EXERCISE PROMPT: Repeat the entries exactly but omit the pictures.

DATA SHOWN:
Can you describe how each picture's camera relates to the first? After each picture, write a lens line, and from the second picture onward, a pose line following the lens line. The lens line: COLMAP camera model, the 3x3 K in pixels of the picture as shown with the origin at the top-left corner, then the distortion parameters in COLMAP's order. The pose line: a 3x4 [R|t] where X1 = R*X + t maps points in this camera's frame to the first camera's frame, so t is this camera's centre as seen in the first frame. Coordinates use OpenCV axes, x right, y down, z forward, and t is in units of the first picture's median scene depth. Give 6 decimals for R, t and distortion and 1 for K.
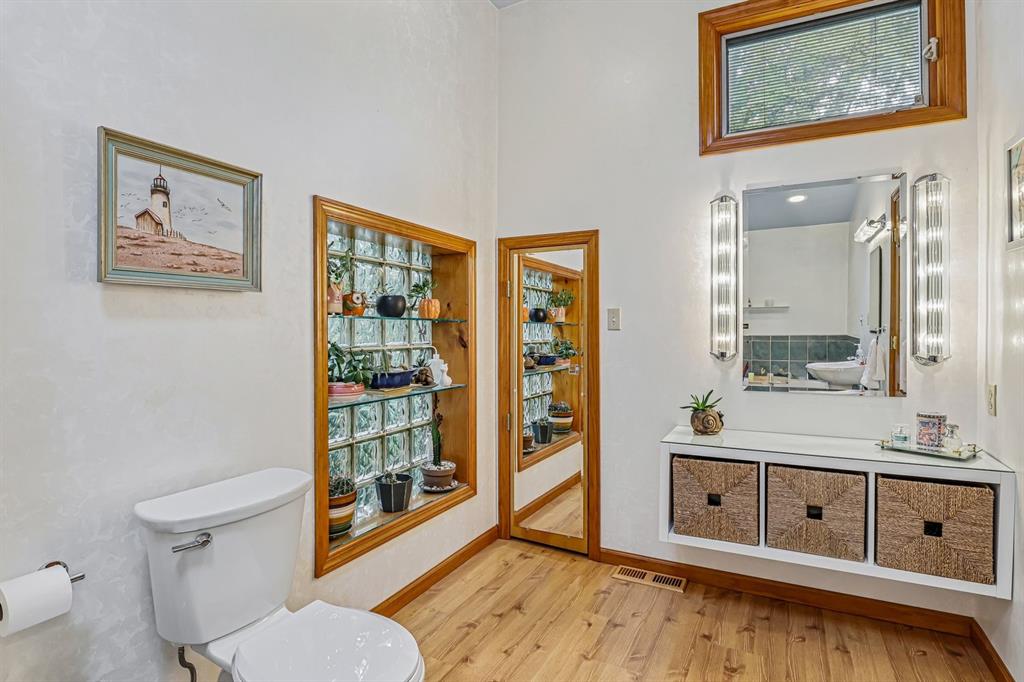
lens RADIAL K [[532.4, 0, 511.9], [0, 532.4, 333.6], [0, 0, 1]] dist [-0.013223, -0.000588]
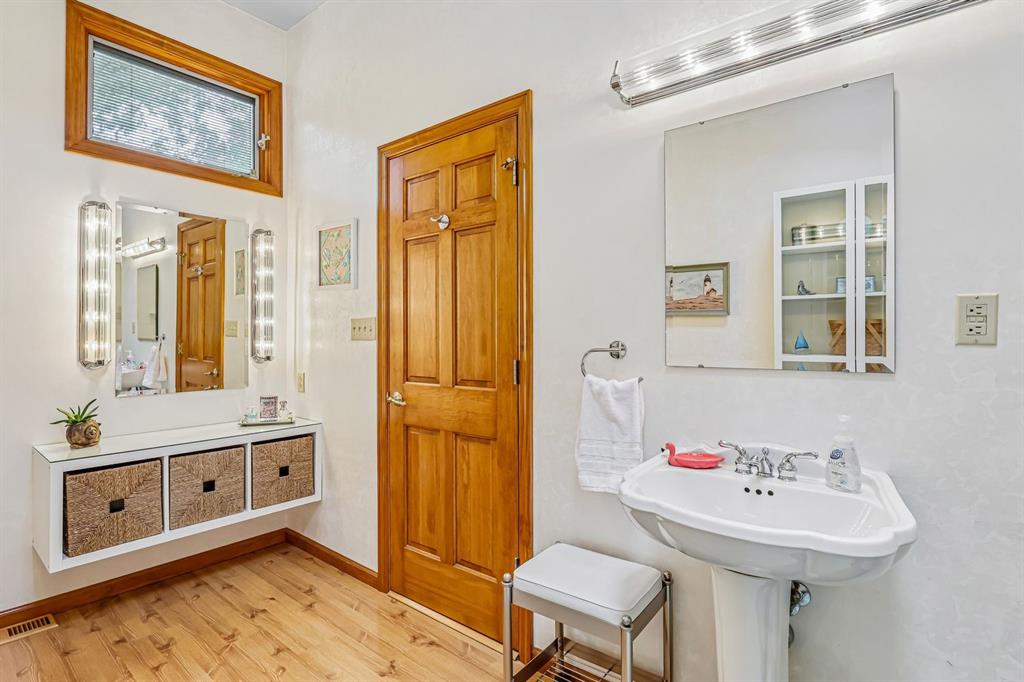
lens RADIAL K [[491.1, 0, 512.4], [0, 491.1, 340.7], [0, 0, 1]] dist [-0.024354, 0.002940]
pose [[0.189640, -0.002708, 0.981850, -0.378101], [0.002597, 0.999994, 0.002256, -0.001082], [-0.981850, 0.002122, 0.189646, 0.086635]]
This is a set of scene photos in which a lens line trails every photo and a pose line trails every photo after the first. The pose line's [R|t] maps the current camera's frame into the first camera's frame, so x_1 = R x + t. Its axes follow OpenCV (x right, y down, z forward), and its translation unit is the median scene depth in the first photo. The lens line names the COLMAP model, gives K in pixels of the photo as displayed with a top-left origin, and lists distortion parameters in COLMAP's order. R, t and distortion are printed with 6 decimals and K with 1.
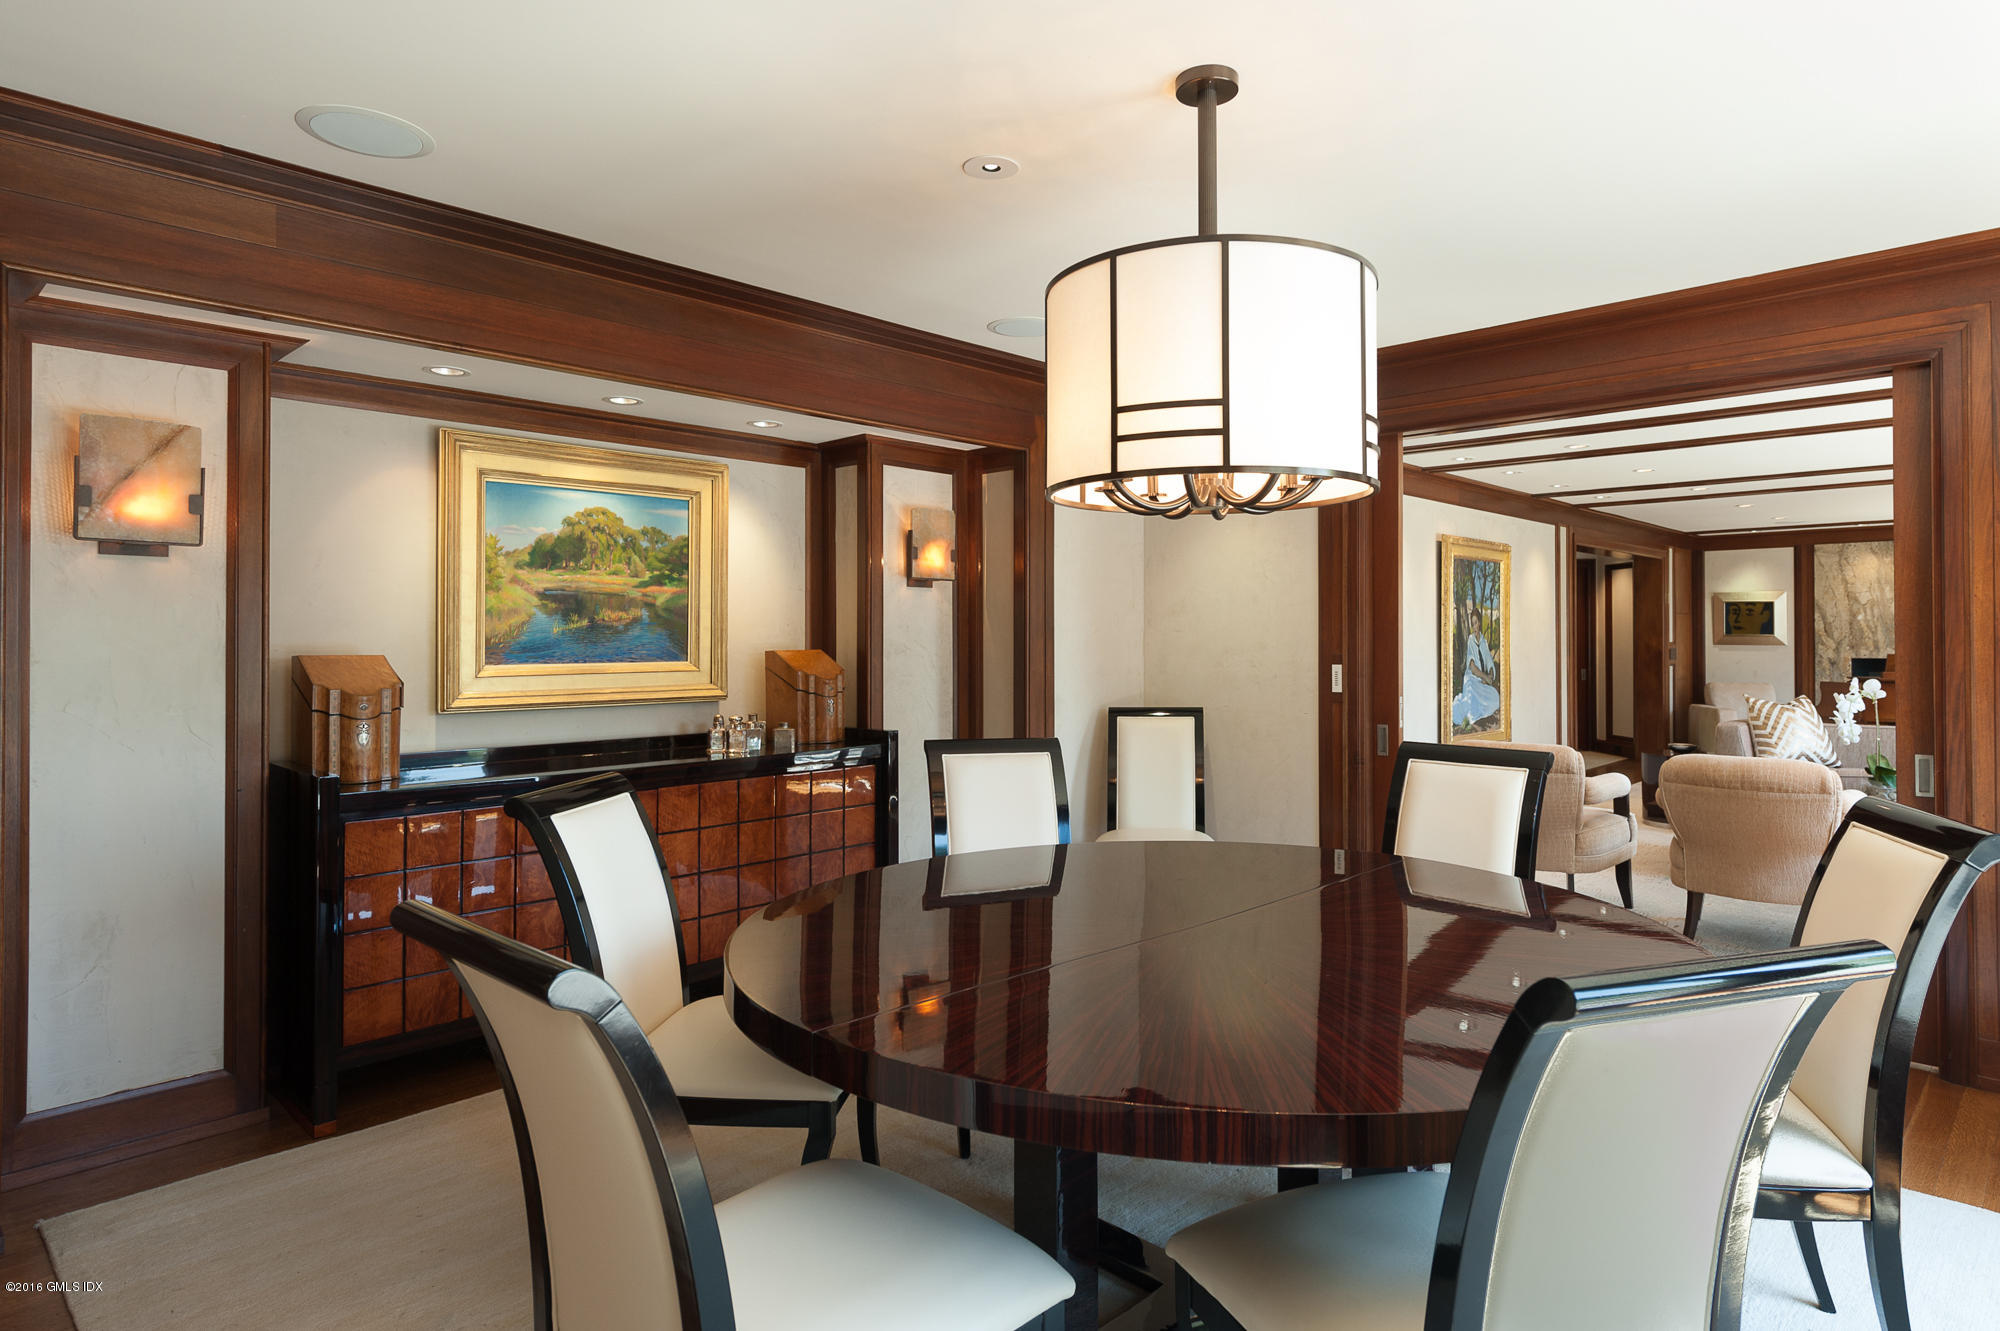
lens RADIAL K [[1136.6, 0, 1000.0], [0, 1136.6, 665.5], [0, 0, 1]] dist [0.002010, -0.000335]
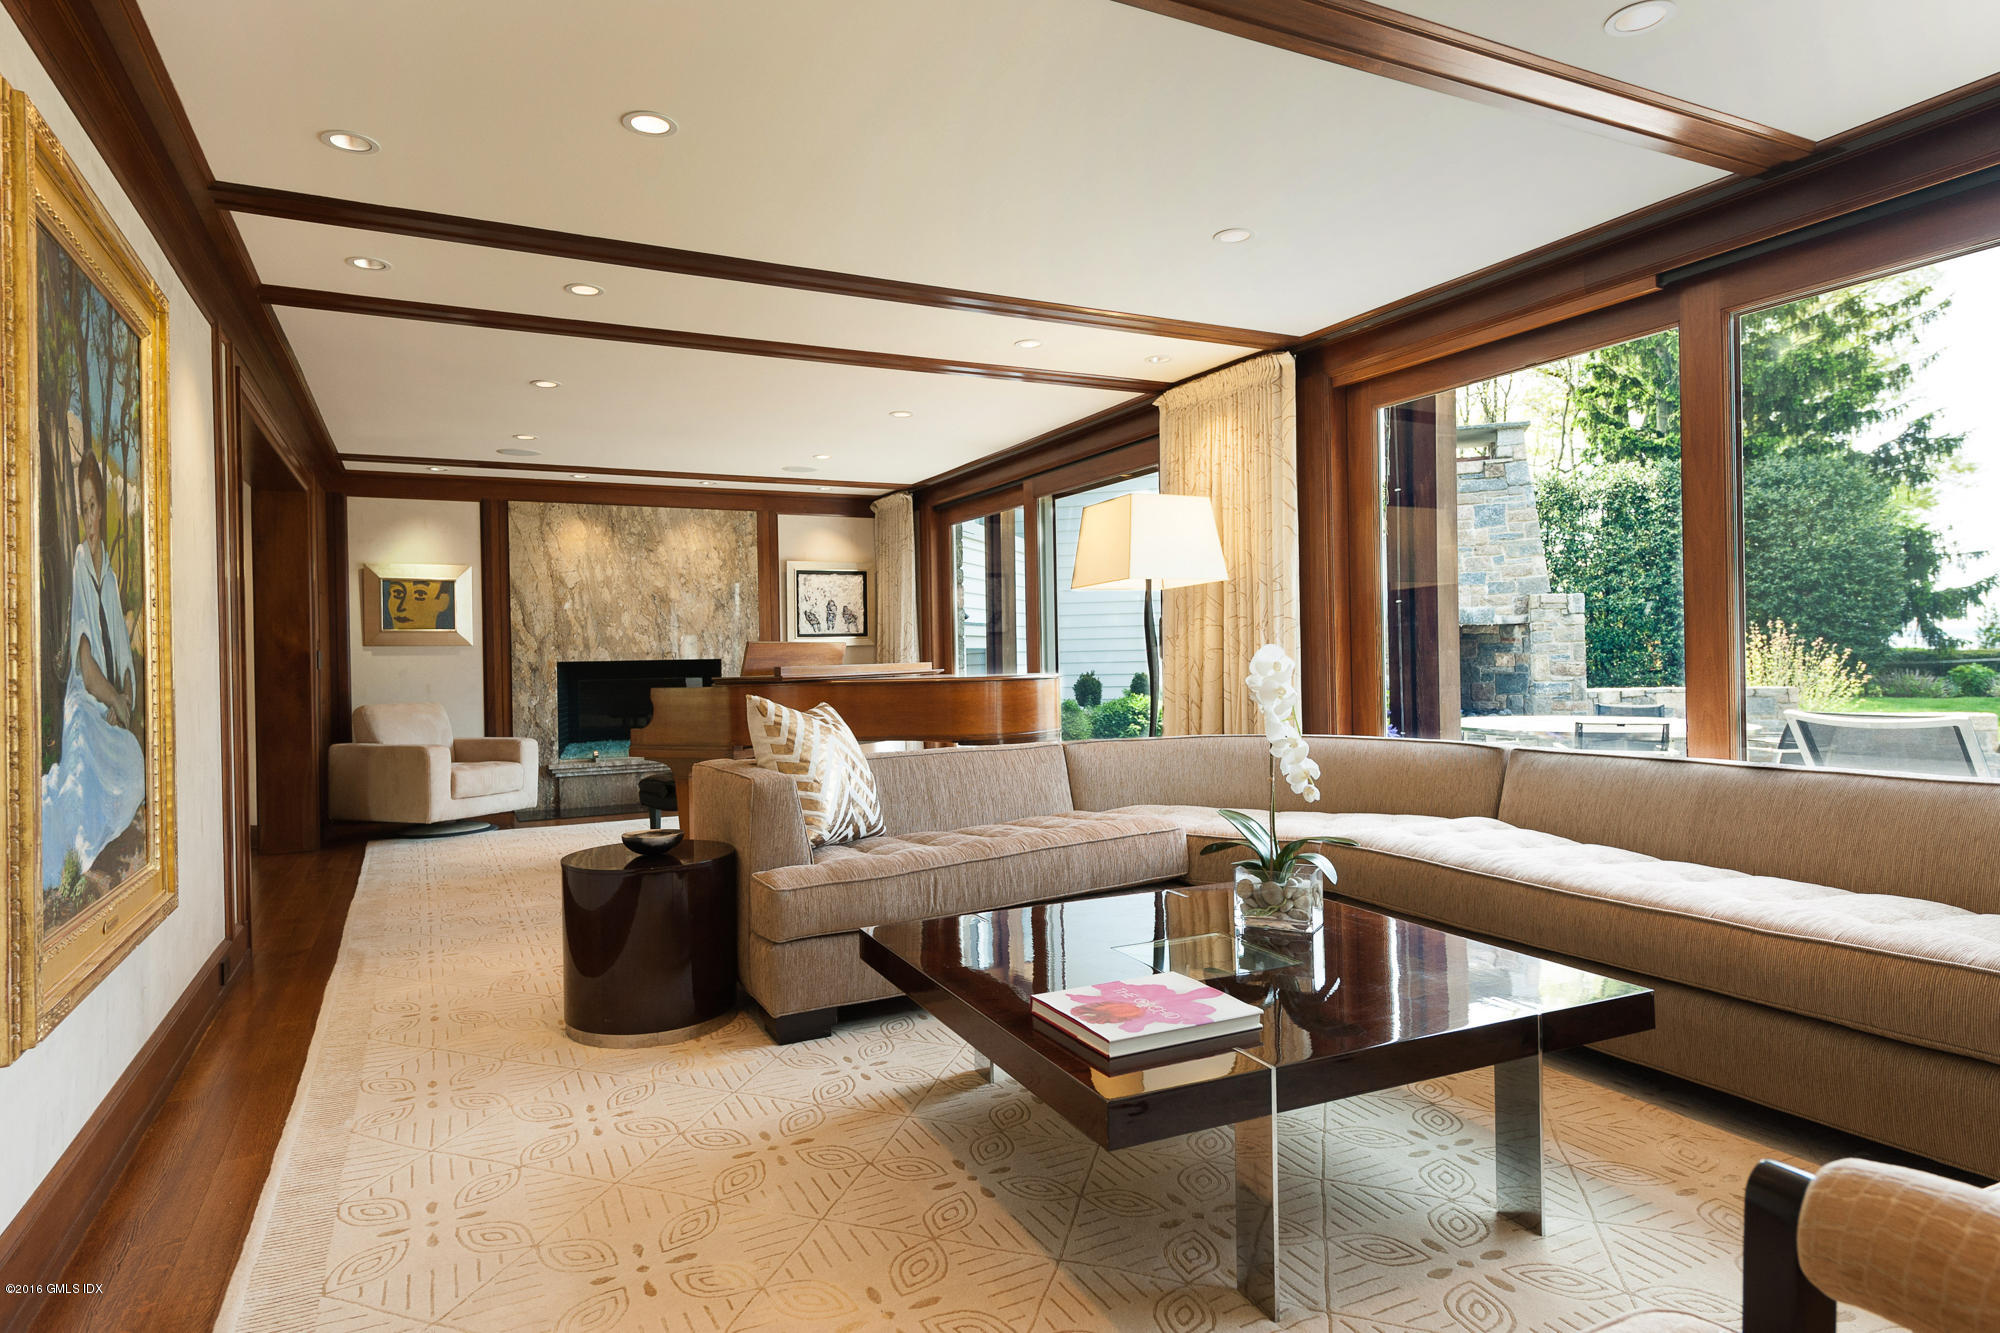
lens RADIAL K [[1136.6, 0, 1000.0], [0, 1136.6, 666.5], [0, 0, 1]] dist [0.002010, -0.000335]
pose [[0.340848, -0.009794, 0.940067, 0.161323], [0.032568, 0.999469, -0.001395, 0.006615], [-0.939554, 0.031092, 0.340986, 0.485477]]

ANSWER BOX:
Can you describe how each picture's camera relates to the first? After each picture, write a lens line, and from the second picture onward, a pose line following the lens line. The lens line: COLMAP camera model, the 3x3 K in pixels of the picture as shown with the origin at the top-left corner, then the distortion parameters in COLMAP's order. The pose line: a 3x4 [R|t] where X1 = R*X + t maps points in this camera's frame to the first camera's frame, so t is this camera's centre as seen in the first frame. Coordinates use OpenCV axes, x right, y down, z forward, and t is in units of the first picture's median scene depth. Give 6 decimals for R, t and distortion and 1 for K.
lens RADIAL K [[532.4, 0, 511.9], [0, 532.4, 333.6], [0, 0, 1]] dist [-0.013223, -0.000588]
lens RADIAL K [[491.1, 0, 512.4], [0, 491.1, 340.7], [0, 0, 1]] dist [-0.024354, 0.002940]
pose [[0.189640, -0.002708, 0.981850, -0.378101], [0.002597, 0.999994, 0.002256, -0.001082], [-0.981850, 0.002122, 0.189646, 0.086635]]
This is a set of scene photos in which a lens line trails every photo and a pose line trails every photo after the first. The pose line's [R|t] maps the current camera's frame into the first camera's frame, so x_1 = R x + t. Its axes follow OpenCV (x right, y down, z forward), and its translation unit is the median scene depth in the first photo. The lens line names the COLMAP model, gives K in pixels of the photo as displayed with a top-left origin, and lists distortion parameters in COLMAP's order. R, t and distortion are printed with 6 decimals and K with 1.
lens RADIAL K [[1136.6, 0, 1000.0], [0, 1136.6, 665.5], [0, 0, 1]] dist [0.002010, -0.000335]
lens RADIAL K [[1136.6, 0, 1000.0], [0, 1136.6, 666.5], [0, 0, 1]] dist [0.002010, -0.000335]
pose [[0.340848, -0.009794, 0.940067, 0.161323], [0.032568, 0.999469, -0.001395, 0.006615], [-0.939554, 0.031092, 0.340986, 0.485477]]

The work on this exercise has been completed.